# RECORDS FOR PROCESSING:
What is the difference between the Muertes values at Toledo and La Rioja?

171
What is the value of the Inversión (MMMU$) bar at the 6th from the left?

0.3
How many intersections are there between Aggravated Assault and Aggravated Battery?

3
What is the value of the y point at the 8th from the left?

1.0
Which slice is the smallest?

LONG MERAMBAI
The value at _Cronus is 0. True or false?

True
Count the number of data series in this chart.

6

# ASSIGNED TASK:
Copy out every one of the lines above word for word, keeping their order and wording unchanged.

# ANSWER AREA:
What is the difference between the Muertes values at Toledo and La Rioja?

171
What is the value of the Inversión (MMMU$) bar at the 6th from the left?

0.3
How many intersections are there between Aggravated Assault and Aggravated Battery?

3
What is the value of the y point at the 8th from the left?

1.0
Which slice is the smallest?

LONG MERAMBAI
The value at _Cronus is 0. True or false?

True
Count the number of data series in this chart.

6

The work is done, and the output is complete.